- TASK TO COMPLETE
Please print the records below word for word.
###
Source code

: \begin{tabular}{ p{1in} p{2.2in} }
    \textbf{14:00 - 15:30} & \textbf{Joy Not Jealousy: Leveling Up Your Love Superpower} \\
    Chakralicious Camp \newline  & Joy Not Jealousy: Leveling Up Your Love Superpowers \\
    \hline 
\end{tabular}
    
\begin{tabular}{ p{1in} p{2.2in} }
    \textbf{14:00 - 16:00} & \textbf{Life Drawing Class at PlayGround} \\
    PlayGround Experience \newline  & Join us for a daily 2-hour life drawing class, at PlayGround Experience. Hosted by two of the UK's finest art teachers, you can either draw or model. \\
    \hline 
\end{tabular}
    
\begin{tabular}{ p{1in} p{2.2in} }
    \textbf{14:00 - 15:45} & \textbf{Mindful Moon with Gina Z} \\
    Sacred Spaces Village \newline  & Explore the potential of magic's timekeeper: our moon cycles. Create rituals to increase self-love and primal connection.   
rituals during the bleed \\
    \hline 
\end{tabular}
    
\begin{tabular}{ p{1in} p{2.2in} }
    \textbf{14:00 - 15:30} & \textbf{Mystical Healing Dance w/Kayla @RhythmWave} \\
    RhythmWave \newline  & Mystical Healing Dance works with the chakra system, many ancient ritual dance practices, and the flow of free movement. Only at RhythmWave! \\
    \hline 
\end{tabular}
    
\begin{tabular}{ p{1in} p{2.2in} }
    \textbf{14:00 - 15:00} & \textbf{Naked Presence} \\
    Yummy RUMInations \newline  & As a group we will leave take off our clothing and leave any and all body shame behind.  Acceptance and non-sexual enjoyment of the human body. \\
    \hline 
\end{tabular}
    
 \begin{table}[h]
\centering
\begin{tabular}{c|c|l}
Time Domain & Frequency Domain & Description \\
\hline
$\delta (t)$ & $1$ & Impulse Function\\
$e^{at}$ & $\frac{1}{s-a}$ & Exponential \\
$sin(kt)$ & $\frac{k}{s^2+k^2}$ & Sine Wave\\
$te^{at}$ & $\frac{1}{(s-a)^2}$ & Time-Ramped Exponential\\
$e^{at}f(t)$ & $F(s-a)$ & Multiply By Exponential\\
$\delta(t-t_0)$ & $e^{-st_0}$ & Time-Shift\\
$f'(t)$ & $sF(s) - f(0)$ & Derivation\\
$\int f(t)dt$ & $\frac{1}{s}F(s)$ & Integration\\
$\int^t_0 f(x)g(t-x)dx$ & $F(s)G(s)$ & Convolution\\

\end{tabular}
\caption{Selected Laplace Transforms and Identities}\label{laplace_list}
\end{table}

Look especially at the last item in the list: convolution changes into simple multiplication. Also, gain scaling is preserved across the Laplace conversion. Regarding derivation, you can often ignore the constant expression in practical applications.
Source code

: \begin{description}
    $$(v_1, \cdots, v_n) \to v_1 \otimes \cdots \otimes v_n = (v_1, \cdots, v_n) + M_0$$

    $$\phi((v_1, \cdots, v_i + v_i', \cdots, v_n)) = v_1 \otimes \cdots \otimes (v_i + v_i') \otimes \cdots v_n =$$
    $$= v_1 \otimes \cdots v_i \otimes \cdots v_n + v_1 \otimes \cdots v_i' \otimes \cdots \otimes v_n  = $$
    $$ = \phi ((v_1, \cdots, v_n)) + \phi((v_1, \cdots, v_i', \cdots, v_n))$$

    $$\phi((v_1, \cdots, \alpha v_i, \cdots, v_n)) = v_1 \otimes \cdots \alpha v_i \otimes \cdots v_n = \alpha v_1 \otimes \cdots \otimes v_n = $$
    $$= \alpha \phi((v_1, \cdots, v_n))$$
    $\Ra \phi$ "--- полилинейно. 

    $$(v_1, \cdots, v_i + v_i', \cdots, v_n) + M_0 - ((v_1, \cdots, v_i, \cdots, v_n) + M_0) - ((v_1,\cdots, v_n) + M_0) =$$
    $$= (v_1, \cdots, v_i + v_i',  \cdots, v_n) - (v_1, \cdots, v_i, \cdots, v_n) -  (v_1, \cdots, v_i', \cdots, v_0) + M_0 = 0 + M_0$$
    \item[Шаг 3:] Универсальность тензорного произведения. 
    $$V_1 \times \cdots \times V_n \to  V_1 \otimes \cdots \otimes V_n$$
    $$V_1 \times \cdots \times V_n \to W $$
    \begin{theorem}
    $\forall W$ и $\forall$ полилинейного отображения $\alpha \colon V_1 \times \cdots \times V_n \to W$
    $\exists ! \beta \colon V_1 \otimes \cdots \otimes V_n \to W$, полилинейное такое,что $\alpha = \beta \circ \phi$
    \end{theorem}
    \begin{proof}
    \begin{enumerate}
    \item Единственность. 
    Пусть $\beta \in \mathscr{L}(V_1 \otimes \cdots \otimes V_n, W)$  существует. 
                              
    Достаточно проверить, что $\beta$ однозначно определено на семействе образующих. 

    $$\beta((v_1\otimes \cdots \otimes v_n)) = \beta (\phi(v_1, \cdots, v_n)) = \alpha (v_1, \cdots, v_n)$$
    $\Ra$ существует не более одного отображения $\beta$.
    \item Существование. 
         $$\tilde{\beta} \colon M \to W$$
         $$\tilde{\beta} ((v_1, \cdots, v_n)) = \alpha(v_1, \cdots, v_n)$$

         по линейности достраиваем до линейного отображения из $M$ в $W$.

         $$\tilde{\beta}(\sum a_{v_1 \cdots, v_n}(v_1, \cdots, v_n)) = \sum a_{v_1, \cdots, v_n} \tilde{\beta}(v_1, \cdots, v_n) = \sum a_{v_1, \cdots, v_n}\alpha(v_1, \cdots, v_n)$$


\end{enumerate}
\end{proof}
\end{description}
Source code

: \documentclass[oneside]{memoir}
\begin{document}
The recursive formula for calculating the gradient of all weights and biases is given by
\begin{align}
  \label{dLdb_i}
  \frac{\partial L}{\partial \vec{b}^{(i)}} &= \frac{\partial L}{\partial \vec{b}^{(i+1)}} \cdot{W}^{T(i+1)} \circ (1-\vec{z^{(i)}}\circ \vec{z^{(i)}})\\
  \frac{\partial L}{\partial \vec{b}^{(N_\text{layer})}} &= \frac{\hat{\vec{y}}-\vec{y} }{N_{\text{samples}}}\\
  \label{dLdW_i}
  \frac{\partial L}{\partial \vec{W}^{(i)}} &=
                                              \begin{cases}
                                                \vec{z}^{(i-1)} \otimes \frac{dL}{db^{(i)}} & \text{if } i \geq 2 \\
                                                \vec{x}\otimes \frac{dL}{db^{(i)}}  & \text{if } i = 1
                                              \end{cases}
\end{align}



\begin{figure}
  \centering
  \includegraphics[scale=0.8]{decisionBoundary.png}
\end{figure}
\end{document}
###
- ANSWER BOX
Source code

: \begin{tabular}{ p{1in} p{2.2in} }
    \textbf{14:00 - 15:30} & \textbf{Joy Not Jealousy: Leveling Up Your Love Superpower} \\
    Chakralicious Camp \newline  & Joy Not Jealousy: Leveling Up Your Love Superpowers \\
    \hline 
\end{tabular}
    
\begin{tabular}{ p{1in} p{2.2in} }
    \textbf{14:00 - 16:00} & \textbf{Life Drawing Class at PlayGround} \\
    PlayGround Experience \newline  & Join us for a daily 2-hour life drawing class, at PlayGround Experience. Hosted by two of the UK's finest art teachers, you can either draw or model. \\
    \hline 
\end{tabular}
    
\begin{tabular}{ p{1in} p{2.2in} }
    \textbf{14:00 - 15:45} & \textbf{Mindful Moon with Gina Z} \\
    Sacred Spaces Village \newline  & Explore the potential of magic's timekeeper: our moon cycles. Create rituals to increase self-love and primal connection.   
rituals during the bleed \\
    \hline 
\end{tabular}
    
\begin{tabular}{ p{1in} p{2.2in} }
    \textbf{14:00 - 15:30} & \textbf{Mystical Healing Dance w/Kayla @RhythmWave} \\
    RhythmWave \newline  & Mystical Healing Dance works with the chakra system, many ancient ritual dance practices, and the flow of free movement. Only at RhythmWave! \\
    \hline 
\end{tabular}
    
\begin{tabular}{ p{1in} p{2.2in} }
    \textbf{14:00 - 15:00} & \textbf{Naked Presence} \\
    Yummy RUMInations \newline  & As a group we will leave take off our clothing and leave any and all body shame behind.  Acceptance and non-sexual enjoyment of the human body. \\
    \hline 
\end{tabular}
    
 \begin{table}[h]
\centering
\begin{tabular}{c|c|l}
Time Domain & Frequency Domain & Description \\
\hline
$\delta (t)$ & $1$ & Impulse Function\\
$e^{at}$ & $\frac{1}{s-a}$ & Exponential \\
$sin(kt)$ & $\frac{k}{s^2+k^2}$ & Sine Wave\\
$te^{at}$ & $\frac{1}{(s-a)^2}$ & Time-Ramped Exponential\\
$e^{at}f(t)$ & $F(s-a)$ & Multiply By Exponential\\
$\delta(t-t_0)$ & $e^{-st_0}$ & Time-Shift\\
$f'(t)$ & $sF(s) - f(0)$ & Derivation\\
$\int f(t)dt$ & $\frac{1}{s}F(s)$ & Integration\\
$\int^t_0 f(x)g(t-x)dx$ & $F(s)G(s)$ & Convolution\\

\end{tabular}
\caption{Selected Laplace Transforms and Identities}\label{laplace_list}
\end{table}

Look especially at the last item in the list: convolution changes into simple multiplication. Also, gain scaling is preserved across the Laplace conversion. Regarding derivation, you can often ignore the constant expression in practical applications.
Source code

: \begin{description}
    $$(v_1, \cdots, v_n) \to v_1 \otimes \cdots \otimes v_n = (v_1, \cdots, v_n) + M_0$$

    $$\phi((v_1, \cdots, v_i + v_i', \cdots, v_n)) = v_1 \otimes \cdots \otimes (v_i + v_i') \otimes \cdots v_n =$$
    $$= v_1 \otimes \cdots v_i \otimes \cdots v_n + v_1 \otimes \cdots v_i' \otimes \cdots \otimes v_n  = $$
    $$ = \phi ((v_1, \cdots, v_n)) + \phi((v_1, \cdots, v_i', \cdots, v_n))$$

    $$\phi((v_1, \cdots, \alpha v_i, \cdots, v_n)) = v_1 \otimes \cdots \alpha v_i \otimes \cdots v_n = \alpha v_1 \otimes \cdots \otimes v_n = $$
    $$= \alpha \phi((v_1, \cdots, v_n))$$
    $\Ra \phi$ "--- полилинейно. 

    $$(v_1, \cdots, v_i + v_i', \cdots, v_n) + M_0 - ((v_1, \cdots, v_i, \cdots, v_n) + M_0) - ((v_1,\cdots, v_n) + M_0) =$$
    $$= (v_1, \cdots, v_i + v_i',  \cdots, v_n) - (v_1, \cdots, v_i, \cdots, v_n) -  (v_1, \cdots, v_i', \cdots, v_0) + M_0 = 0 + M_0$$
    \item[Шаг 3:] Универсальность тензорного произведения. 
    $$V_1 \times \cdots \times V_n \to  V_1 \otimes \cdots \otimes V_n$$
    $$V_1 \times \cdots \times V_n \to W $$
    \begin{theorem}
    $\forall W$ и $\forall$ полилинейного отображения $\alpha \colon V_1 \times \cdots \times V_n \to W$
    $\exists ! \beta \colon V_1 \otimes \cdots \otimes V_n \to W$, полилинейное такое,что $\alpha = \beta \circ \phi$
    \end{theorem}
    \begin{proof}
    \begin{enumerate}
    \item Единственность. 
    Пусть $\beta \in \mathscr{L}(V_1 \otimes \cdots \otimes V_n, W)$  существует. 
                              
    Достаточно проверить, что $\beta$ однозначно определено на семействе образующих. 

    $$\beta((v_1\otimes \cdots \otimes v_n)) = \beta (\phi(v_1, \cdots, v_n)) = \alpha (v_1, \cdots, v_n)$$
    $\Ra$ существует не более одного отображения $\beta$.
    \item Существование. 
         $$\tilde{\beta} \colon M \to W$$
         $$\tilde{\beta} ((v_1, \cdots, v_n)) = \alpha(v_1, \cdots, v_n)$$

         по линейности достраиваем до линейного отображения из $M$ в $W$.

         $$\tilde{\beta}(\sum a_{v_1 \cdots, v_n}(v_1, \cdots, v_n)) = \sum a_{v_1, \cdots, v_n} \tilde{\beta}(v_1, \cdots, v_n) = \sum a_{v_1, \cdots, v_n}\alpha(v_1, \cdots, v_n)$$


\end{enumerate}
\end{proof}
\end{description}
Source code

: \documentclass[oneside]{memoir}
\begin{document}
The recursive formula for calculating the gradient of all weights and biases is given by
\begin{align}
  \label{dLdb_i}
  \frac{\partial L}{\partial \vec{b}^{(i)}} &= \frac{\partial L}{\partial \vec{b}^{(i+1)}} \cdot{W}^{T(i+1)} \circ (1-\vec{z^{(i)}}\circ \vec{z^{(i)}})\\
  \frac{\partial L}{\partial \vec{b}^{(N_\text{layer})}} &= \frac{\hat{\vec{y}}-\vec{y} }{N_{\text{samples}}}\\
  \label{dLdW_i}
  \frac{\partial L}{\partial \vec{W}^{(i)}} &=
                                              \begin{cases}
                                                \vec{z}^{(i-1)} \otimes \frac{dL}{db^{(i)}} & \text{if } i \geq 2 \\
                                                \vec{x}\otimes \frac{dL}{db^{(i)}}  & \text{if } i = 1
                                              \end{cases}
\end{align}



\begin{figure}
  \centering
  \includegraphics[scale=0.8]{decisionBoundary.png}
\end{figure}
\end{document}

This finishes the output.